I figured, here we go. This is the moment where he starts channeling the ancients. The season won't be divided into pre-suspension and post-suspension; it'll be divided into pre-Aaron-Hill-walk and post-Aaron-Hill-walk, when we realized that we're all playing checkers, and Bochy is playing Raumschach during a vision quest.

Then the bottom of the eighth happened, and, welp, no. Bochy wasn't magic just yet. This wasn't exactly a normal baseball game, but it had normal-flavored icing. There's nothing normal about a Giants game with five doubles, a triple, and a home run. There's nothing normal about Brandon Belt hitting one into the water on a two-strike count. There's nothing normal about coming back from a 6-1 deficit. But that bottom of the eighth … mmmm, like the circus-smelling slippers that you just can't bring yourself to throw away. That was the Giants baseball I feel comfortable complaining about.

Except, well, that inning was awful, but it's hard to blame the offense on a night when the Giants scored six runs. That's a series worth. It'd be easy to blame Joaquin Arias and Hector Sanchez because … well, because they really, really screwed up. But those at-bats were just a part of a melange of dammit that included the bad outing by Ryan Vogelsong, the unfortunate two-strike pitch Javier Lopez threw to Jason Kubel in the 11th, or the antennae-twisting route of Hunter Pence as he went after Kubel's ball. There were all sorts of ways to be frustrated with that one.

That could have been, with a Pablo Sandoval home run in the ninth or 11th, one of those games you could reference in 20 years with a single phrase. The Joe Morgan game. Brian Johnson game. Bob Brenly three-error game. Ruben Rivera. The Giants didn't win a championship after any of those games, but the individual efforts still meant a helluva lot.

Instead, it was just a game. An exciting game. One that makes you remember what it's like to be a rabid, partisan baseball fan, and one that might have led to the wreckage of your flat screen smoldering outside the window of your North Beach apartment. But it was an entertaining game. When Belt hit that home run, by golly, I was sure something special was going to happen. I think it was just gas. I took an antacid.

Also, it's easy to be magnanimous and awed with the splendor of baseball on a night when the Dodgers lost in extra innings, too. That helps.


Still not worried about Vogelsong just yet. He's pitching like first-half Lincecum right now, and I mean that in a back-handed-compliment kind of way. He's getting killed with two outs -- that's the third time in the last four games that he's given up a two-out, run-scoring hit. His batting average on balls in play over his last five starts: .525. That's 37 hits and 31 strikeouts in his last 96 at-bats. That's hard to do, and harder to sustain.

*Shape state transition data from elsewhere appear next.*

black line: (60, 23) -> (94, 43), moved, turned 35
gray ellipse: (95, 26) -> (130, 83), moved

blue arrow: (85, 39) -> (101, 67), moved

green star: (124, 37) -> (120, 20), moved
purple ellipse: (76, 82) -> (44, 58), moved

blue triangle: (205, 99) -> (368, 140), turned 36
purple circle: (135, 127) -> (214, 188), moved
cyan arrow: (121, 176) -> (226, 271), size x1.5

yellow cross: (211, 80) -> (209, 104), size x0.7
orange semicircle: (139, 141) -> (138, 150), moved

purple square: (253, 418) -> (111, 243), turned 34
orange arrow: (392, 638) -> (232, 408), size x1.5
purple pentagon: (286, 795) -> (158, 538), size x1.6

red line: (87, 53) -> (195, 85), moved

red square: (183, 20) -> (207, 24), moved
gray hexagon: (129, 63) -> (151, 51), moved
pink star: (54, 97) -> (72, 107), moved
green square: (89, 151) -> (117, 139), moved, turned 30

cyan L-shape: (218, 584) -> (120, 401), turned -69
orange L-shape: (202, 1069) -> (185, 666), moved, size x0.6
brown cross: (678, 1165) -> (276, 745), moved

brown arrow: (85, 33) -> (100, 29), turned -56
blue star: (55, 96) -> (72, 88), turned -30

It's a little weird that his good luck ended with such a dramatic thud, and that his bad luck began with such an easily identifiable start point, but I'm still going with the answer still being in the middle.

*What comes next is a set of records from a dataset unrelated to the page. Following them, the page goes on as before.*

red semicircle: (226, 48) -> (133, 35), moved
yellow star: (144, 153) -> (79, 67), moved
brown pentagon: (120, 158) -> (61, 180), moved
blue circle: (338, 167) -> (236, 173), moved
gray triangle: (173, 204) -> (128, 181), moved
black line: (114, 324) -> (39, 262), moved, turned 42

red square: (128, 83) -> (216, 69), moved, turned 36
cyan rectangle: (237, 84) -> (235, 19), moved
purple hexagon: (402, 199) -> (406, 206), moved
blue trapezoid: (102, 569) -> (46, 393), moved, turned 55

Yeah, I'm with that. The pitcher is the same. The results aren't what we're used to. He'll shake it. Two years ago, the guy was playing in a Namibian independent league with an elbow filled with spray foam insulation. He's bounced back from worse.


This seems like a good way to end it:

That's a franchise record for pitchers used, and it ties an MLB record. What a stupid and fantastic game.